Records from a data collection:
***
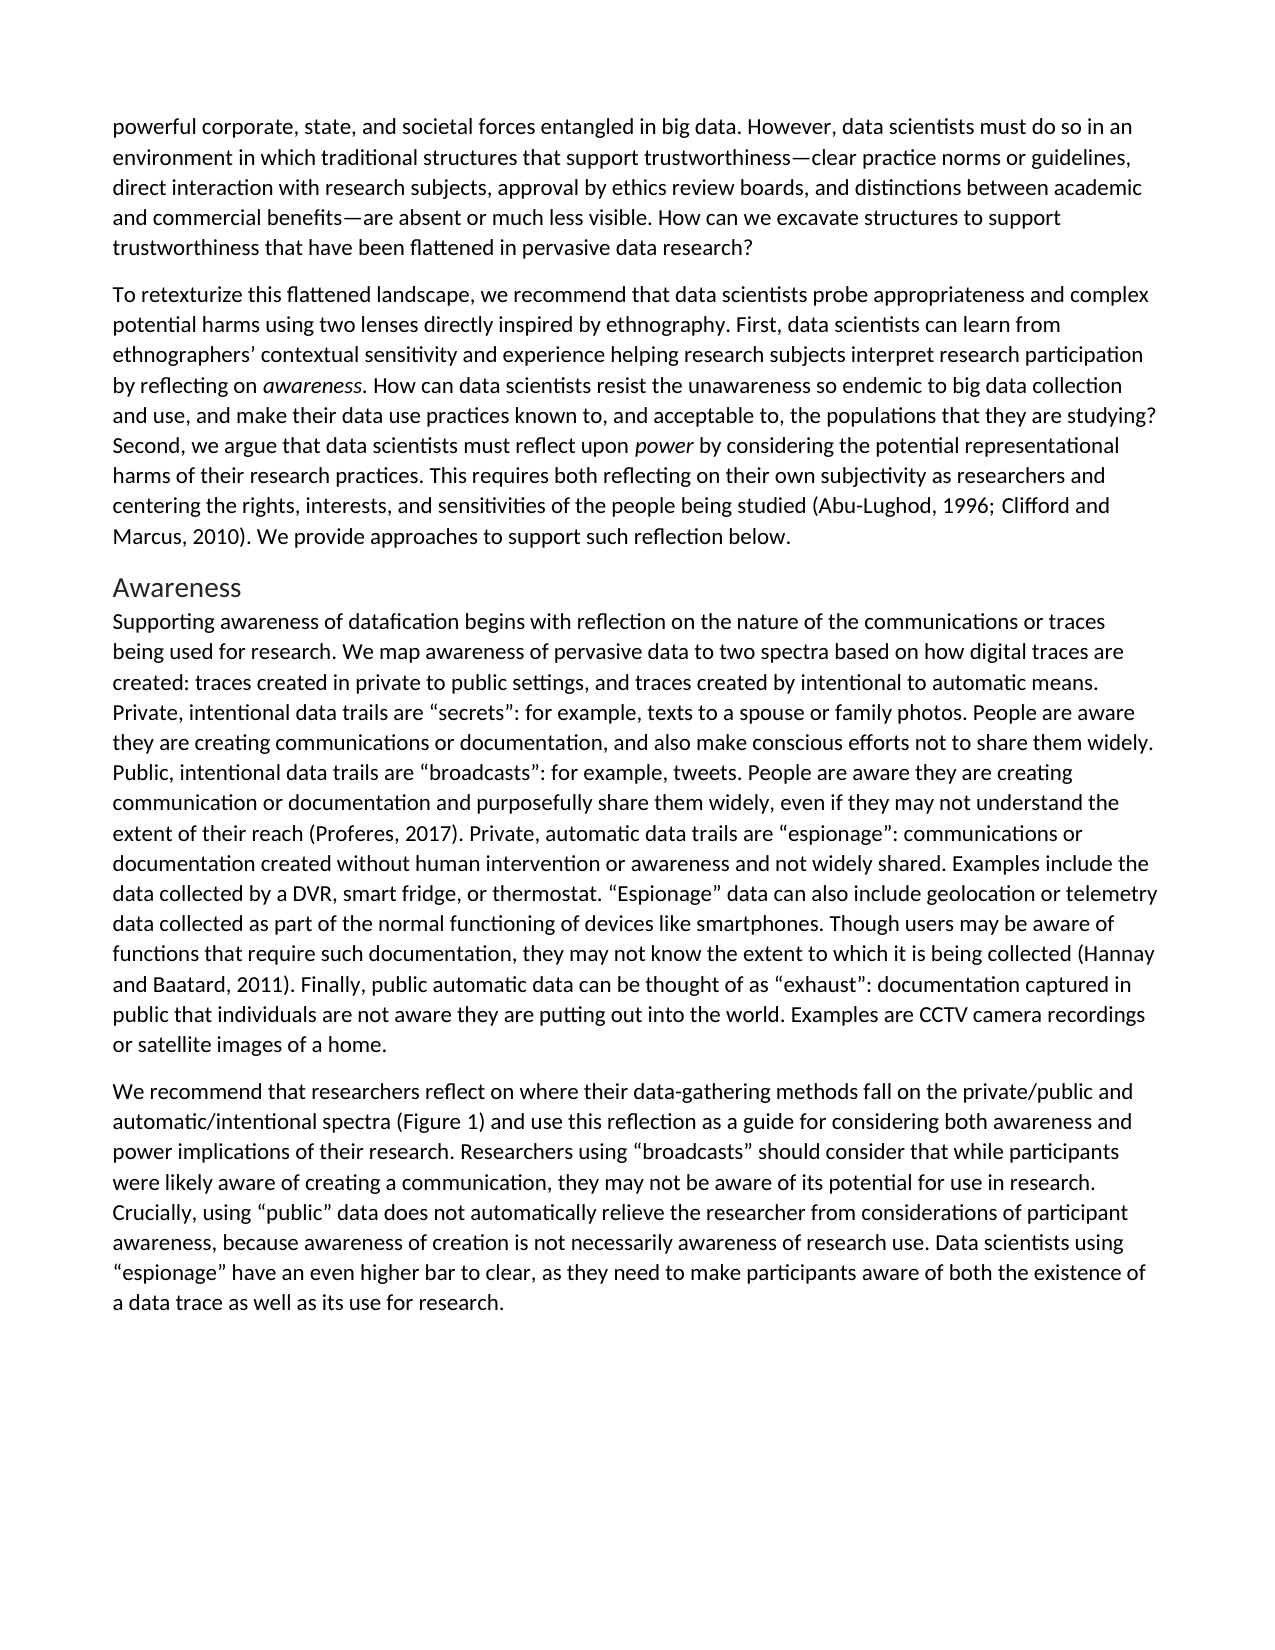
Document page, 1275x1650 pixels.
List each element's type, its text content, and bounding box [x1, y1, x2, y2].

subtitle Awareness [112, 569, 1162, 604]
text We recommend that researchers reflect on where their data-gathering methods fall on the private/public and automatic/intentional spectra (Figure 1) and use this reflection as a guide for considering both awareness and power implications of their research. Researchers using “broadcasts” should consider that while participants were likely aware of creating a communication, they may not be aware of its potential for use in research. Crucially, using “public” data does not automatically relieve the researcher from considerations of participant awareness, because awareness of creation is not necessarily awareness of research use. Data scientists using “espionage” have an even higher bar to clear, as they need to make participants aware of both the existence of a data trace as well as its use for research. [112, 1077, 1162, 1316]
text Supporting awareness of datafication begins with reflection on the nature of the communications or traces being used for research. We map awareness of pervasive data to two spectra based on how digital traces are created: traces created in private to public settings, and traces created by intentional to automatic means. Private, intentional data trails are “secrets”: for example, texts to a spouse or family photos. People are aware they are creating communications or documentation, and also make conscious efforts not to share them widely. Public, intentional data trails are “broadcasts”: for example, tweets. People are aware they are creating communication or documentation and purposefully share them widely, even if they may not understand the extent of their reach (Proferes, 2017). Private, automatic data trails are “espionage”: communications or documentation created without human intervention or awareness and not widely shared. Examples include the data collected by a DVR, smart fridge, or thermostat. “Espionage” data can also include geolocation or telemetry data collected as part of the normal functioning of devices like smartphones. Though users may be aware of functions that require such documentation, they may not know the extent to which it is being collected (Hannay and Baatard, 2011). Finally, public automatic data can be thought of as “exhaust”: documentation captured in public that individuals are not aware they are putting out into the world. Examples are CCTV camera recordings or satellite images of a home. [112, 607, 1162, 1058]
text To retexturize this flattened landscape, we recommend that data scientists probe appropriateness and complex potential harms using two lenses directly inspired by ethnography. First, data scientists can learn from ethnographers’ contextual sensitivity and experience helping research subjects interpret research participation by reflecting on awareness. How can data scientists resist the unawareness so endemic to big data collection and use, and make their data use practices known to, and acceptable to, the populations that they are studying? Second, we argue that data scientists must reflect upon power by considering the potential representational harms of their research practices. This requires both reflecting on their own subjectivity as researchers and centering the rights, interests, and sensitivities of the people being studied (Abu-Lughod, 1996; Clifford and Marcus, 2010). We provide approaches to support such reflection below. [112, 280, 1162, 550]
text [112, 112, 1162, 261]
***
**Work instruction:**
Exclude the images and output the lines above exactly.

**Expected output:**
Document page, 1275x1650 pixels.
List each element's type, its text content, and bounding box [x1, y1, x2, y2].

subtitle Awareness [112, 569, 1162, 604]
text We recommend that researchers reflect on where their data-gathering methods fall on the private/public and automatic/intentional spectra (Figure 1) and use this reflection as a guide for considering both awareness and power implications of their research. Researchers using “broadcasts” should consider that while participants were likely aware of creating a communication, they may not be aware of its potential for use in research. Crucially, using “public” data does not automatically relieve the researcher from considerations of participant awareness, because awareness of creation is not necessarily awareness of research use. Data scientists using “espionage” have an even higher bar to clear, as they need to make participants aware of both the existence of a data trace as well as its use for research. [112, 1077, 1162, 1316]
text Supporting awareness of datafication begins with reflection on the nature of the communications or traces being used for research. We map awareness of pervasive data to two spectra based on how digital traces are created: traces created in private to public settings, and traces created by intentional to automatic means. Private, intentional data trails are “secrets”: for example, texts to a spouse or family photos. People are aware they are creating communications or documentation, and also make conscious efforts not to share them widely. Public, intentional data trails are “broadcasts”: for example, tweets. People are aware they are creating communication or documentation and purposefully share them widely, even if they may not understand the extent of their reach (Proferes, 2017). Private, automatic data trails are “espionage”: communications or documentation created without human intervention or awareness and not widely shared. Examples include the data collected by a DVR, smart fridge, or thermostat. “Espionage” data can also include geolocation or telemetry data collected as part of the normal functioning of devices like smartphones. Though users may be aware of functions that require such documentation, they may not know the extent to which it is being collected (Hannay and Baatard, 2011). Finally, public automatic data can be thought of as “exhaust”: documentation captured in public that individuals are not aware they are putting out into the world. Examples are CCTV camera recordings or satellite images of a home. [112, 607, 1162, 1058]
text To retexturize this flattened landscape, we recommend that data scientists probe appropriateness and complex potential harms using two lenses directly inspired by ethnography. First, data scientists can learn from ethnographers’ contextual sensitivity and experience helping research subjects interpret research participation by reflecting on awareness. How can data scientists resist the unawareness so endemic to big data collection and use, and make their data use practices known to, and acceptable to, the populations that they are studying? Second, we argue that data scientists must reflect upon power by considering the potential representational harms of their research practices. This requires both reflecting on their own subjectivity as researchers and centering the rights, interests, and sensitivities of the people being studied (Abu-Lughod, 1996; Clifford and Marcus, 2010). We provide approaches to support such reflection below. [112, 280, 1162, 550]
text [112, 112, 1162, 261]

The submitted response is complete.